Although the domestic courts did not refer to the precise content of those communications in their findings, the court was satisfied that the right to privacy was engaged.


Proportionate interference


The court then moved to consider whether a fair balance had been struck in domestic law between Mr Barbulescu’s right to privacy and his employer’s legitimate interests. It noted that the monitoring took place in the context of disciplinary proceedings and had occurred in order to establish whether the employee was using his employer’s systems for personal reasons. Mr Barbulescu had maintained that he had only used the Yahoo messenger account for professional purposes.


The transcripts were produced as evidence before the domestic courts to prove that he was using his employer’s systems for personal reasons. The precise content of the communications was “not a decisive element in the domestic courts’ findings.”


The court found that it was not unreasonable for the employer to want to check that Mr Barbulescu was completing professional tasks during working hours and that the level of interference was proportionate as the monitoring was limited in scope and other data and documents stored on his computer were not examined.


There was “nothing to indicate that the domestic authorities failed to strike a fair balance, within their margin of appreciation, between the applicant’s right to respect for his private life under Article 8 and his employer’s interests.”


Relevance to UK employers


The Barbulescu case therefore confirms key principles in relation to monitoring of which employers will already be aware. Employees have a reasonable expectation of privacy in their communications in the workplace. In order to reduce that expectation of privacy, employers must explain to employees that their communications may be monitored. The policy must be notified to the employee and clear in its scope and application.
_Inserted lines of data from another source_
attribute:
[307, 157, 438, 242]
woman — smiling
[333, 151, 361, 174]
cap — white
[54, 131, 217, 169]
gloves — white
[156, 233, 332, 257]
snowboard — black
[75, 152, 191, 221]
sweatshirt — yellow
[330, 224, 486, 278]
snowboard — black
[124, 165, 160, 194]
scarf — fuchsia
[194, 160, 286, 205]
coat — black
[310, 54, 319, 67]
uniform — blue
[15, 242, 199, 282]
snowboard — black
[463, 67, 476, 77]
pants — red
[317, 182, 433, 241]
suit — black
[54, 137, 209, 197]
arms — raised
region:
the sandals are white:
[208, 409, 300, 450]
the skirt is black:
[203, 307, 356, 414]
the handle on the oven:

In the court’s minority dissenting judgment in Barbulescu, concern was expressed as to the “extremely vague character” of the notice and whether the employee was made aware of it before monitoring occurred. The comments in the dissenting judgment, albeit not binding, are instructive.
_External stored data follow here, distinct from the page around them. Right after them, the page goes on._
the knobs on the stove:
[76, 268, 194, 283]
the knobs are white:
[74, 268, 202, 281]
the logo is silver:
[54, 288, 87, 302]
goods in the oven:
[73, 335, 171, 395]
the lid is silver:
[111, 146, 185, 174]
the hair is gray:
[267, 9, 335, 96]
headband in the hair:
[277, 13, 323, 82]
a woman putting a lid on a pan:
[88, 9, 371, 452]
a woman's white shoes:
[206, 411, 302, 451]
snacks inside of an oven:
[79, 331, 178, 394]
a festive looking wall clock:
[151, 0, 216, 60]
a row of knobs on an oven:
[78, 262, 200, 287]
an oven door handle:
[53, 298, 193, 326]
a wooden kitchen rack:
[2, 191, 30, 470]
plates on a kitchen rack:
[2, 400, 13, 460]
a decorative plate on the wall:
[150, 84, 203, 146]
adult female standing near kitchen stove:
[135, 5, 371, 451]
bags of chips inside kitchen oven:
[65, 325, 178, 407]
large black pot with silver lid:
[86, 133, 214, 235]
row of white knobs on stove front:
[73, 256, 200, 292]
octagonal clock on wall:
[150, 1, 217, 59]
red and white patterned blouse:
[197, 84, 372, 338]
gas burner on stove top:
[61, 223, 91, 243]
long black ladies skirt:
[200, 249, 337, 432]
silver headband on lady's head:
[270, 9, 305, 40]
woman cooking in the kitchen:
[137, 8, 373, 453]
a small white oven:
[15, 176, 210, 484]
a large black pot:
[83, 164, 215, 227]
The employer was criticised for failing to identify “the minimum elements of an internet usage and surveillance policy, including the specific misconduct being monitored, the technical means of surveillance and the employee’s rights regarding the monitored materials.”


Employers who undertake monitoring of electronic communications must ensure their employees are informed of the extent to which the privacy of their communications at work is curtailed. Even if employees are aware of such monitoring, it must be carried out for a legitimate purpose and proportionate to the employer’s objective.


The Information Commissioner’s Employment Practices Code contains detailed guidance as to how systematic and occasional monitoring should be carried out and emphasises the importance of carrying out an impact assessment whereby an employer will balance its monitoring objectives against the impact on the employee with a view to adopting the least intrusive approach. UK employers would also need to have regard to legislation governing the interception of communications in the course of transmission.


Employers cannot embark on a trawl of an employee’s electronic workplace communications without restraint and without purpose. The court’s decision in Barbulescu was focused on whether the State, rather than the employer, had safeguarded the employee’s privacy rights in connection with Mr Barbulescu’s attempts to challenge the legality of his dismissal.


It remains unclear why his employer had accessed his personal Yahoo account as well as the professional account. There was some suggestion on both sides that the relationship had broken down before the disciplinary process. Transcripts of sensitive communications had also fallen into the hands of his colleagues. These matters were highlighted in the dissenting judgment but not explored fully in the majority decision.


While the case helpfully confirms the importance of qualifying an employee’s expectation of privacy and adopting a proportionate approach to any monitoring, it cannot be seen as a template that employers should follow without running the risk of claims.